The Attack That Gets Better as Your AI Gets Smarter

Most security vulnerabilities get weaker as defenses improve. Patch the library, upgrade the runtime, deploy the newer model. The vulnerability class that Unit 42 just benchmarked does the opposite. Their MCPTox study tested 20 prominent LLM agents against tool poisoning attacks delivered through MCP sampling — and the most capable model in the study, o1-mini, had a 72.8% attack success rate. The average across all 20 agents was 36.5%. The smarter the model, the more reliably the attack landed.

This is not a bug in o1-mini. It is a structural property of how sampling injection works. The attack succeeds precisely because the model is good at following instructions. Upgrade to a more capable model and you get a more capable victim.

Unit 42’s earlier research established how server-initiated LLM requests create a covert instruction channel through MCP’s sampling mechanism. This post is about what happened when they stopped theorizing and started measuring.

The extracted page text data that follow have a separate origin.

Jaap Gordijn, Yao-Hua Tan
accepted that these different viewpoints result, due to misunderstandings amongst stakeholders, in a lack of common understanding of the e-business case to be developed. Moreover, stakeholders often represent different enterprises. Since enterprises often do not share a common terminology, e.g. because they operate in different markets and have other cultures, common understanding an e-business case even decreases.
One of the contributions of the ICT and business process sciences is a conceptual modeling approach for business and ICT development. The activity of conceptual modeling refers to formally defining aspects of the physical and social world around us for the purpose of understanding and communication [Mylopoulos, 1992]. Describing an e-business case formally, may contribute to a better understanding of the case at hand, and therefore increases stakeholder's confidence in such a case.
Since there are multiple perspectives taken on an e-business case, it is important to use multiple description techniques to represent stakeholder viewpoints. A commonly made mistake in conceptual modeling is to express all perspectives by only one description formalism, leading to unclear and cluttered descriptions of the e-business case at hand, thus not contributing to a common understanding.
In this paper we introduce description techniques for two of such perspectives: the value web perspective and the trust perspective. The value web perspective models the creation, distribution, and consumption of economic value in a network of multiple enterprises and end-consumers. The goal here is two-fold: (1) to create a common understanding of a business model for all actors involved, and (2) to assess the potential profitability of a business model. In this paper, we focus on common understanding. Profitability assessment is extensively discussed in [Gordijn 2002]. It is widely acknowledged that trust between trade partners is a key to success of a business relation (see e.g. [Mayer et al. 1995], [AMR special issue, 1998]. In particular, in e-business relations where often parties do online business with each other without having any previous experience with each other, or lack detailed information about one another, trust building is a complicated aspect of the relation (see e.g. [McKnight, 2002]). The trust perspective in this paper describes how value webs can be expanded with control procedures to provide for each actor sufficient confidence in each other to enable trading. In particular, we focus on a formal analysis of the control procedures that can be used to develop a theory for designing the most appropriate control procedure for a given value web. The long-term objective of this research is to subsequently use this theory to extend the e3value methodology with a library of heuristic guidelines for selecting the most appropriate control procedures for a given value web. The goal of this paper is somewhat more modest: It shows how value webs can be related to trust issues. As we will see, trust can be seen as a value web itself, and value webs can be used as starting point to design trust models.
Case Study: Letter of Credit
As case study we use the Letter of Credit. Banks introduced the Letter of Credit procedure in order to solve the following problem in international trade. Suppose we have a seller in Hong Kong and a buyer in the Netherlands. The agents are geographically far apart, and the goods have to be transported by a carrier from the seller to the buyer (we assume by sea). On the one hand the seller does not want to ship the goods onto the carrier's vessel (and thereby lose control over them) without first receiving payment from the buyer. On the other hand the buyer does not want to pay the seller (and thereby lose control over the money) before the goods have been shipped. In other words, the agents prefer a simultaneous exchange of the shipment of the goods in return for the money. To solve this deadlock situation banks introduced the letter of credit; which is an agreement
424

MCPTox: The First Systematic Benchmark

MCPTox is the first benchmark designed to measure tool poisoning in realistic MCP deployments. Previous research demonstrated individual attack vectors in controlled settings. MCPTox operates at ecosystem scale.

The setup: 45 live, real-world MCP servers drawn from the public registry. 353 authentic tools — not synthetic toy functions, but the actual tools these servers expose in production. 20 LLM agents spanning the capability spectrum, from smaller models to frontier reasoning systems. The attack payloads were embedded in tool descriptions and sampling request prompts using techniques that have been documented since early 2025 but never systematically measured at this scale.

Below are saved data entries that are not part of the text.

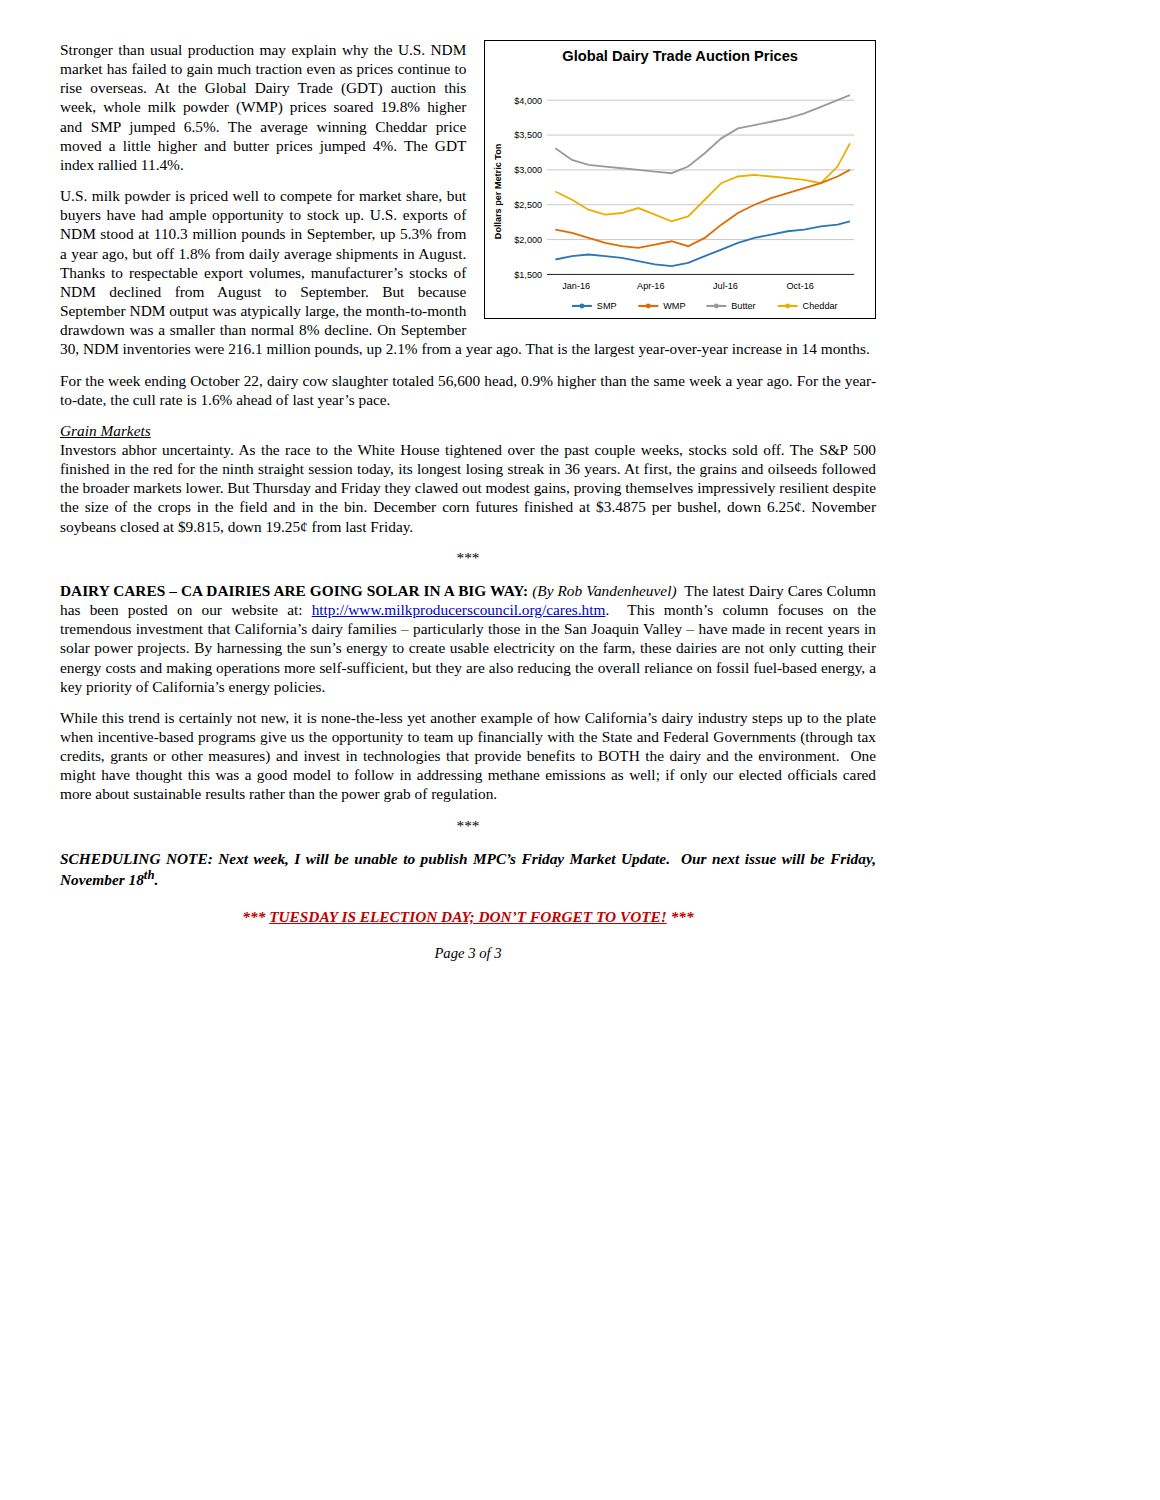Global Dairy Trade Auction Prices
Dollars per Metric Ton $4,000 $3,500 $3,000 $2,500 $2,000 $1,500 Jan-16 Apr-16 Jul-16 Oct-16 SMP WMP Butter Cheddar
Stronger than usual production may explain why the U.S. NDM market has failed to gain much traction even as prices continue to rise overseas. At the Global Dairy Trade (GDT) auction this week, whole milk powder (WMP) prices soared 19.8% higher and SMP jumped 6.5%. The average winning Cheddar price moved a little higher and butter prices jumped 4%. The GDT index rallied 11.4%.
U.S. milk powder is priced well to compete for market share, but buyers have had ample opportunity to stock up. U.S. exports of NDM stood at 110.3 million pounds in September, up 5.3% from a year ago, but off 1.8% from daily average shipments in August. Thanks to respectable export volumes, manufacturer’s stocks of NDM declined from August to September. But because September NDM output was atypically large, the month-to-month drawdown was a smaller than normal 8% decline. On September 30, NDM inventories were 216.1 million pounds, up 2.1% from a year ago. That is the largest year-over-year increase in 14 months.
For the week ending October 22, dairy cow slaughter totaled 56,600 head, 0.9% higher than the same week a year ago. For the year-to-date, the cull rate is 1.6% ahead of last year’s pace.
Grain Markets
Investors abhor uncertainty. As the race to the White House tightened over the past couple weeks, stocks sold off. The S&P 500 finished in the red for the ninth straight session today, its longest losing streak in 36 years. At first, the grains and oilseeds followed the broader markets lower. But Thursday and Friday they clawed out modest gains, proving themselves impressively resilient despite the size of the crops in the field and in the bin. December corn futures finished at $3.4875 per bushel, down 6.25¢. November soybeans closed at $9.815, down 19.25¢ from last Friday.
***
DAIRY CARES – CA DAIRIES ARE GOING SOLAR IN A BIG WAY: (By Rob Vandenheuvel) The latest Dairy Cares Column has been posted on our website at: http://www.milkproducerscouncil.org/cares.htm. This month’s column focuses on the tremendous investment that California’s dairy families – particularly those in the San Joaquin Valley – have made in recent years in solar power projects. By harnessing the sun’s energy to create usable electricity on the farm, these dairies are not only cutting their energy costs and making operations more self-sufficient, but they are also reducing the overall reliance on fossil fuel-based energy, a key priority of California’s energy policies.
While this trend is certainly not new, it is none-the-less yet another example of how California’s dairy industry steps up to the plate when incentive-based programs give us the opportunity to team up financially with the State and Federal Governments (through tax credits, grants or other measures) and invest in technologies that provide benefits to BOTH the dairy and the environment. One might have thought this was a good model to follow in addressing methane emissions as well; if only our elected officials cared more about sustainable results rather than the power grab of regulation.
***
SCHEDULING NOTE: Next week, I will be unable to publish MPC’s Friday Market Update. Our next issue will be Friday, November 18th.
*** TUESDAY IS ELECTION DAY; DON’T FORGET TO VOTE! ***
Page 3 of 3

The methodology matters because it eliminates the most common objection to injection research: “that would never work in a real deployment.” MCPTox uses real deployments. The servers are real. The tools are real. The agents are the ones enterprises are running today. The 36.5% average attack success rate is not a laboratory number. It is a field measurement.

Unit 42 published MCPTox as a reproducible benchmark with an open framework, meaning that as new models ship, the community can measure whether the problem is getting better or worse. Early indications suggest worse.

The Instruction-Following Paradox

The headline number — 72.8% on o1-mini — demands explanation, because it runs counter to every intuition the industry has about model capability and security.

The standard assumption is that smarter models are safer models. They understand context better, resist manipulation more effectively, and can reason about whether an instruction is legitimate before executing it. This assumption holds for many attack classes. It does not hold for sampling injection.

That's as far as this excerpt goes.